[Records from a collection]
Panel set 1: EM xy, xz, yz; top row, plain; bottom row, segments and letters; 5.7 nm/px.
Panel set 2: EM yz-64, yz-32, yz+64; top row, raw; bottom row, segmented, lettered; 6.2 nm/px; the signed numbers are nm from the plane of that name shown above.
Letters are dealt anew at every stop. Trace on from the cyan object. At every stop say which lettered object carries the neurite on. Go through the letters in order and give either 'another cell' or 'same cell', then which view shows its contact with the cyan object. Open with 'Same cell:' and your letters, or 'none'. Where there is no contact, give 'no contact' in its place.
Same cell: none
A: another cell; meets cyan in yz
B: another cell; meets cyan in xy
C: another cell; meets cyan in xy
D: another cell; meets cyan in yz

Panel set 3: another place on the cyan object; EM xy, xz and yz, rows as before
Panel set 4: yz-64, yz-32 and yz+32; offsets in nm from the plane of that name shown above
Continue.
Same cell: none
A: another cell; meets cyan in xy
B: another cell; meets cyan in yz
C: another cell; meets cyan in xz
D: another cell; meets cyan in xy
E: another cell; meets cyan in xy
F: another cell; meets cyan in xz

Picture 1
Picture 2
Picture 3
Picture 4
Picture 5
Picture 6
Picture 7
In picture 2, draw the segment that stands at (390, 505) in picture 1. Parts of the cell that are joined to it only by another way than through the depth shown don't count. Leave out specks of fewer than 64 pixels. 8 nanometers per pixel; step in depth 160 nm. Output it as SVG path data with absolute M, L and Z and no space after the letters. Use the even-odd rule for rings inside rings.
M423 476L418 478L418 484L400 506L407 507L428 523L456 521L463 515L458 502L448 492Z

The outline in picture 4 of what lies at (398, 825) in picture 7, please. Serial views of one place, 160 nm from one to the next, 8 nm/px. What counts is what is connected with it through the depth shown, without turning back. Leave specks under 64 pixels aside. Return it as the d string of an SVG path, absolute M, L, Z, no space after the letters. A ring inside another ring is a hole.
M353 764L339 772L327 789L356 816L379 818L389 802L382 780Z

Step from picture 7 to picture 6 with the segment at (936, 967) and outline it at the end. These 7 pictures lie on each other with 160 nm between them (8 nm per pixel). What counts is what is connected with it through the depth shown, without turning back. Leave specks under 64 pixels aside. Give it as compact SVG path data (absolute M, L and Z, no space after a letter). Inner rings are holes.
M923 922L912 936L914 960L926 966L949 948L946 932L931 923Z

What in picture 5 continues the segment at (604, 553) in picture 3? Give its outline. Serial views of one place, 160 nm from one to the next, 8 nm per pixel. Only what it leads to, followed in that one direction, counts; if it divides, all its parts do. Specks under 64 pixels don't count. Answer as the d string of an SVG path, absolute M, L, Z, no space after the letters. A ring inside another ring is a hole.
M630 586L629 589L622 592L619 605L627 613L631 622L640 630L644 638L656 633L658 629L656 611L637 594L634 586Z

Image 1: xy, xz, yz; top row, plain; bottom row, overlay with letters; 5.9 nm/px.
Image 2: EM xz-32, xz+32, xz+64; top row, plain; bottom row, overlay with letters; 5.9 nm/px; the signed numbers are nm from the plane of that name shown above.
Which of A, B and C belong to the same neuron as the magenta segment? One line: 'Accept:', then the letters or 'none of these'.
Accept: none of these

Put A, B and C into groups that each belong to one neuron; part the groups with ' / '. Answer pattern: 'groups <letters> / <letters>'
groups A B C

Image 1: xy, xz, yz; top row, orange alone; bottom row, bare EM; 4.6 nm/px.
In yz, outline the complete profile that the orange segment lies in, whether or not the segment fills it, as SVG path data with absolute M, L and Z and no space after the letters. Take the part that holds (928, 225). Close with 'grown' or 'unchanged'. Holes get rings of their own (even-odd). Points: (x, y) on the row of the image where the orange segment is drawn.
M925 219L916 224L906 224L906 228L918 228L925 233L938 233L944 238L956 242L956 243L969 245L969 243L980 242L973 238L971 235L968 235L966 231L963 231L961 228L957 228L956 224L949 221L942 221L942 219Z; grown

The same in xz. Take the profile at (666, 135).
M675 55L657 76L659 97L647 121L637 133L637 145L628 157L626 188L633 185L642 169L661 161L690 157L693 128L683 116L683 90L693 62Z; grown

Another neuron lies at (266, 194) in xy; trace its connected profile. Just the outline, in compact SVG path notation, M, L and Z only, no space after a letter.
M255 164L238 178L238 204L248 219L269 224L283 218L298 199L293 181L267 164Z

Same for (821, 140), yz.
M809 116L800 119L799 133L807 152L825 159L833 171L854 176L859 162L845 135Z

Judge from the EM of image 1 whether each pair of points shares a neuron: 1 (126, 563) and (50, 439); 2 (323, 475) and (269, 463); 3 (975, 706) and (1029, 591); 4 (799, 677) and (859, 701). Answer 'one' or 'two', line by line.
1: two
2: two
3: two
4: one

# What is needed:
All lines from the one that contains "The same in" to the last line above must be given again exactly, with both included and nothing added.

# Response below:
The same in xz. Take the profile at (666, 135).
M675 55L657 76L659 97L647 121L637 133L637 145L628 157L626 188L633 185L642 169L661 161L690 157L693 128L683 116L683 90L693 62Z; grown

Another neuron lies at (266, 194) in xy; trace its connected profile. Just the outline, in compact SVG path notation, M, L and Z only, no space after a letter.
M255 164L238 178L238 204L248 219L269 224L283 218L298 199L293 181L267 164Z

Same for (821, 140), yz.
M809 116L800 119L799 133L807 152L825 159L833 171L854 176L859 162L845 135Z

Judge from the EM of image 1 whether each pair of points shares a neuron: 1 (126, 563) and (50, 439); 2 (323, 475) and (269, 463); 3 (975, 706) and (1029, 591); 4 (799, 677) and (859, 701). Answer 'one' or 'two', line by line.
1: two
2: two
3: two
4: one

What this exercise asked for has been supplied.